Dr. Richard D. Hooker, Jr. joined the National War College faculty in July 2018 after service as Special Assistant to the President and Senior Director for Europe and Russia with the National Security Council from April 2017-June 2018.
Dr. Hooker served for 30 years in the United States Army as a parachute infantry officer in the United States and Europe. While on active duty, he participated in military operations in Grenada, Somalia, Rwanda, the Sinai, Bosnia, Kosovo, Iraq and Afghanistan, including command of a parachute brigade in Baghdad from January 2005 to January 2006. His military service also included tours in the offices of the Chairman of the Joint Chiefs, the Secretary of the Army, and the Chief of Staff of the Army.

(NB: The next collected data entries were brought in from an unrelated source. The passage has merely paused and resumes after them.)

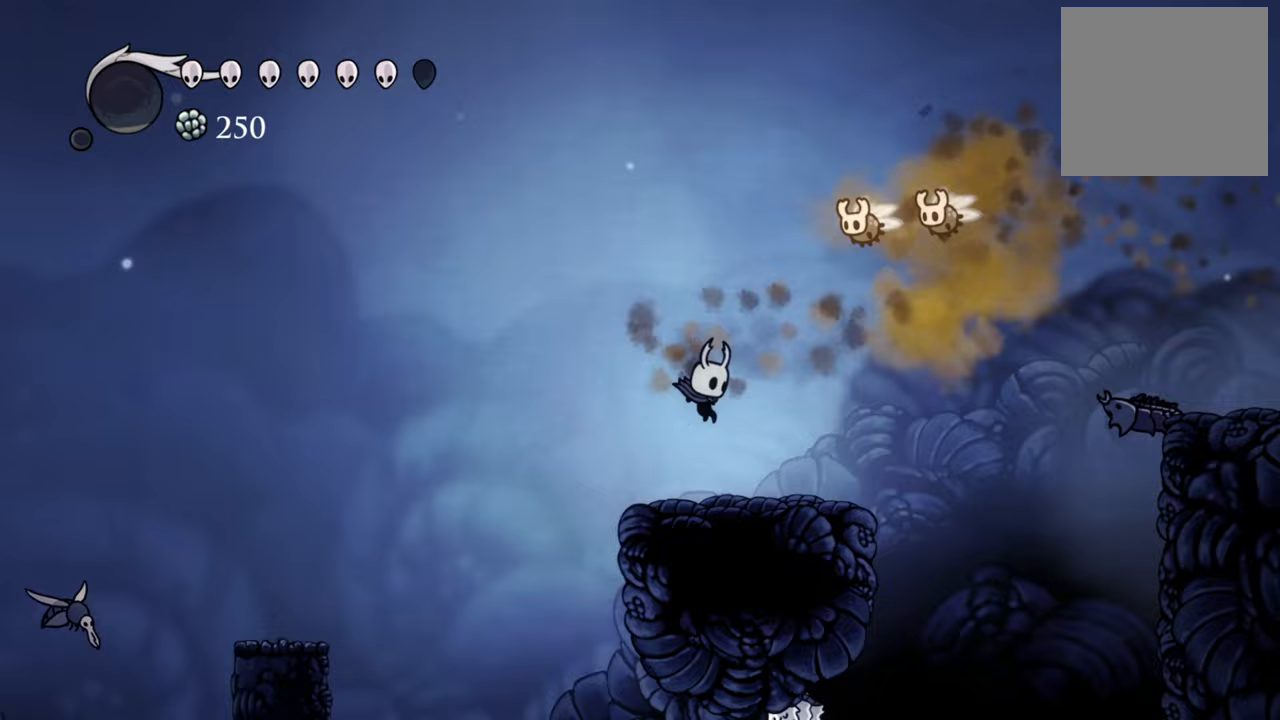
{"buttons": [], "events": [[340, "DPAD_RIGHT", "up"]]}
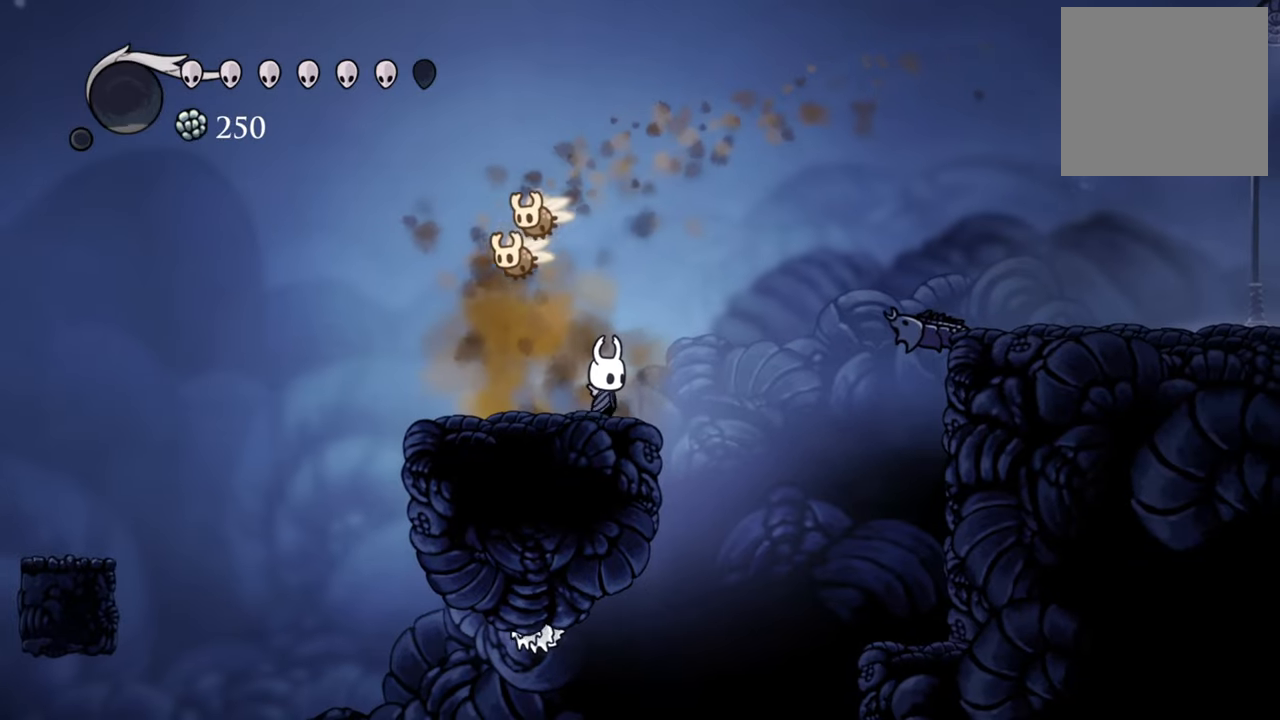
{"buttons": [], "events": [[100, "DPAD_RIGHT", "down"], [360, "DPAD_RIGHT", "up"]]}
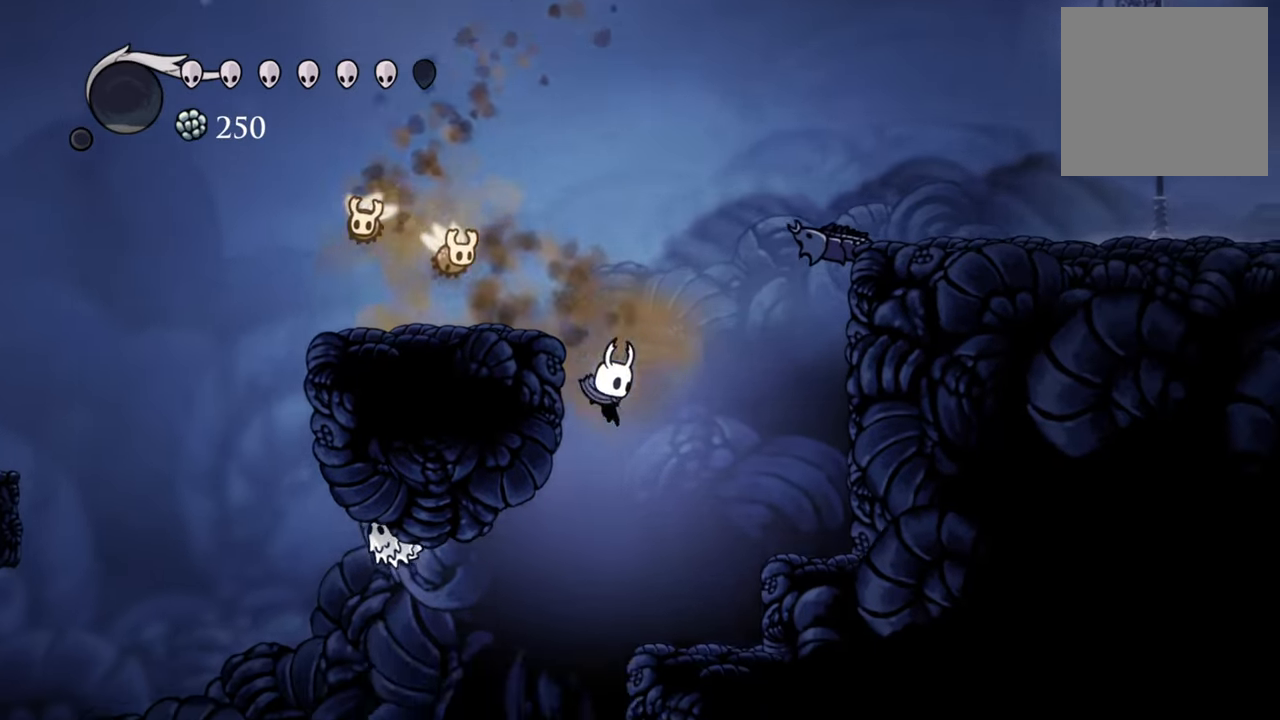
{"buttons": ["DPAD_LEFT"], "events": [[100, "DPAD_LEFT", "down"], [360, "X", "down"], [500, "X", "up"]]}
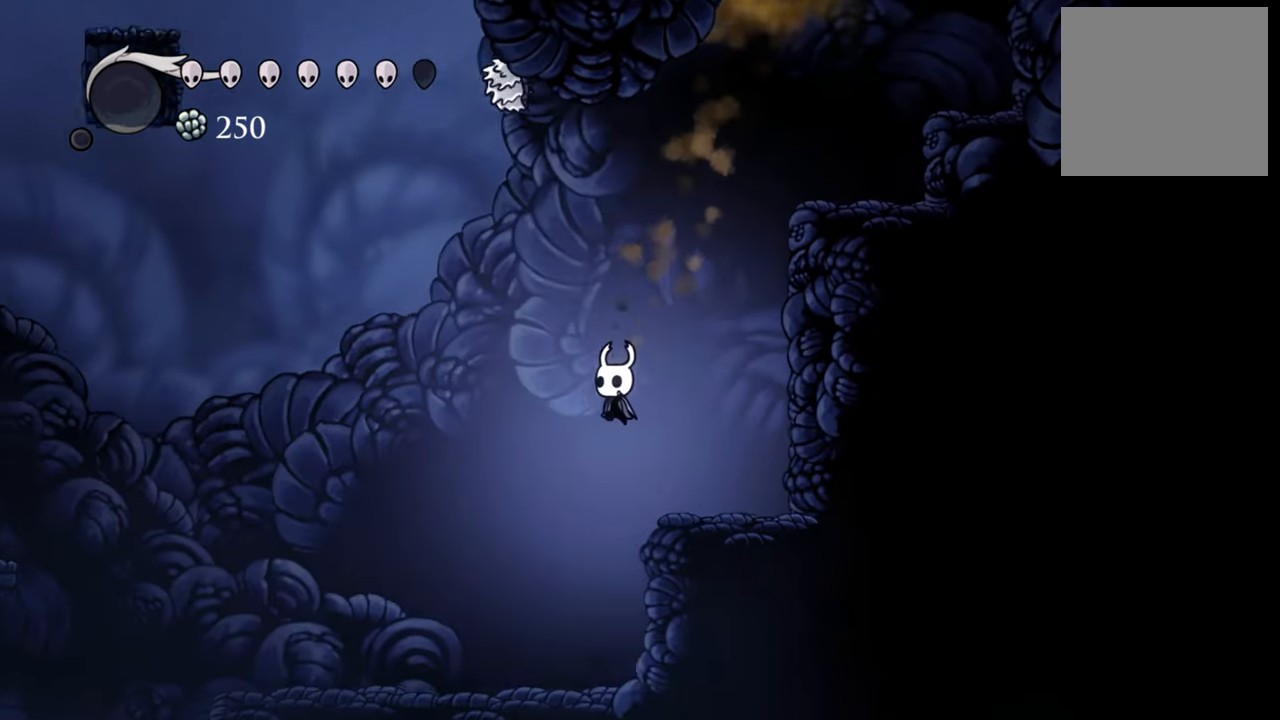
{"buttons": [], "events": [[320, "DPAD_LEFT", "up"]]}
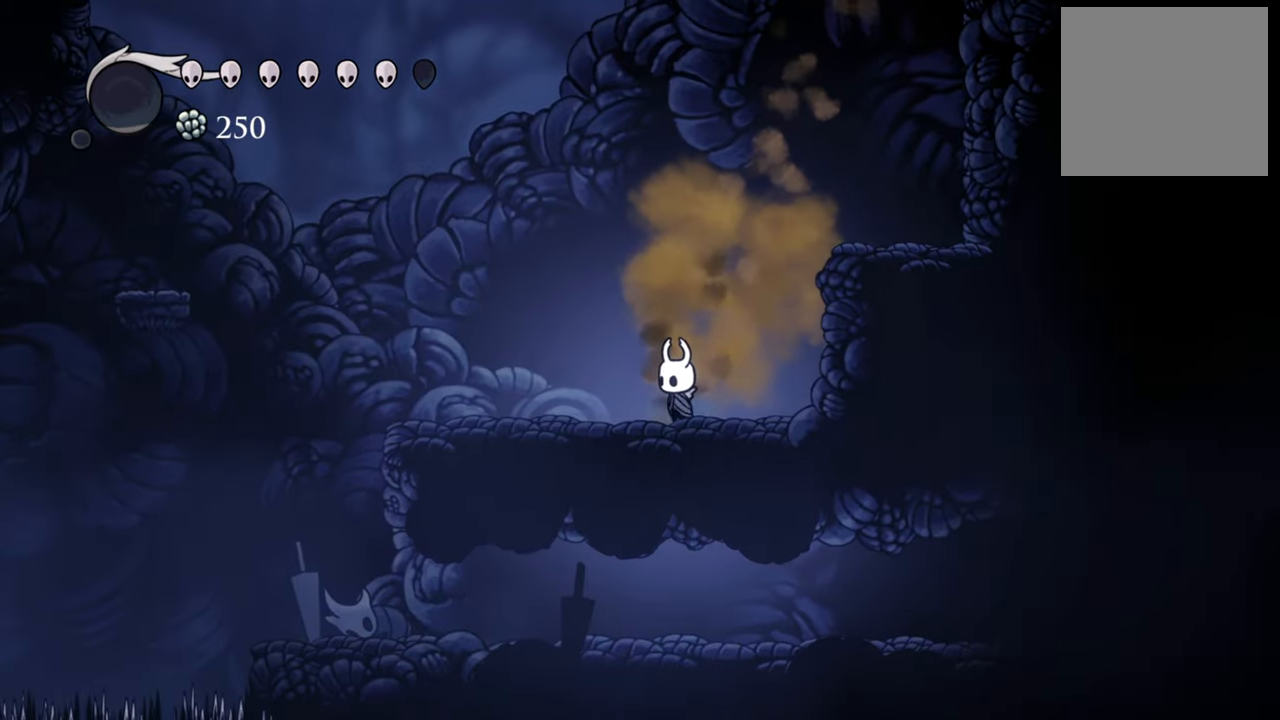
{"buttons": ["A", "DPAD_RIGHT"], "events": [[300, "DPAD_RIGHT", "down"], [440, "A", "down"]]}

From 2013-2017 he served as Director, Institute for National Strategic Studies (INSS) at the National Defense University. As a member of the Senior Executive Service, he served as Deputy Commandant and Dean of the NATO Defense College in Rome from September 2010-August 2013. He holds The Theodore Roosevelt Chair in National Security Affairs at NDU and is a member of the Council on Foreign Relations, the International Institute of Strategic Studies, and the Foreign Policy Research Council. A former White House Fellow, Dr. Hooker previously taught at the U.S. Military Academy at West Point and held the Chief of Staff of the Army Chair at the National War College. He also served with the Office of National Service, the White House under President George H.W. Bush, with the Arms Control and Defense Directorate, National Security Council during the Clinton Administration, and with the NSC Office for Iraq and Afghanistan in the administration of George W. Bush. While at the NSC he was a contributing author to The National Security Strategy of the United States.
Dr. Hooker graduated with a B.S. from the U.S. Military Academy in 1981 and holds M.A. and Ph.D. degrees in International Relations from the University of Virginia. He is a Distinguished Graduate of the National War College, where he earned an M.S. in National Security Studies and served as a Post-Doctoral Research Fellow.